───── Supplied data ─────

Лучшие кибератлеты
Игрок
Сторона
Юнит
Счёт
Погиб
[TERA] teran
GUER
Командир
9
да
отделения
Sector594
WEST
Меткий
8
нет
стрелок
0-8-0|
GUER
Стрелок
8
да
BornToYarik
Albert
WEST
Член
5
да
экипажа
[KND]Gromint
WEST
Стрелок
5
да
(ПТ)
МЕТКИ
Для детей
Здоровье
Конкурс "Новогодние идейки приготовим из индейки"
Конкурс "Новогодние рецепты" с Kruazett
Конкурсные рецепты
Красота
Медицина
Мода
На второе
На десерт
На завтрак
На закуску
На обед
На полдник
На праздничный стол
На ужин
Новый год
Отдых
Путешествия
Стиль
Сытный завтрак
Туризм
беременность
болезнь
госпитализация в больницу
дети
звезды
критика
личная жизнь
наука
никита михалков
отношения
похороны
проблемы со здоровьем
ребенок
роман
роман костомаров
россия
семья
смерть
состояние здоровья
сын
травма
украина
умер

─────

Rename "WEST" to "ЗАПАД" wherever it appears in the rows, and give every line again with nothing else changed.

Лучшие кибератлеты
Игрок
Сторона
Юнит
Счёт
Погиб
[TERA] teran
GUER
Командир
9
да
отделения
Sector594
ЗАПАД
Меткий
8
нет
стрелок
0-8-0|
GUER
Стрелок
8
да
BornToYarik
Albert
ЗАПАД
Член
5
да
экипажа
[KND]Gromint
ЗАПАД
Стрелок
5
да
(ПТ)
МЕТКИ
Для детей
Здоровье
Конкурс "Новогодние идейки приготовим из индейки"
Конкурс "Новогодние рецепты" с Kruazett
Конкурсные рецепты
Красота
Медицина
Мода
На второе
На десерт
На завтрак
На закуску
На обед
На полдник
На праздничный стол
На ужин
Новый год
Отдых
Путешествия
Стиль
Сытный завтрак
Туризм
беременность
болезнь
госпитализация в больницу
дети
звезды
критика
личная жизнь
наука
никита михалков
отношения
похороны
проблемы со здоровьем
ребенок
роман
роман костомаров
россия
семья
смерть
состояние здоровья
сын
травма
украина
умер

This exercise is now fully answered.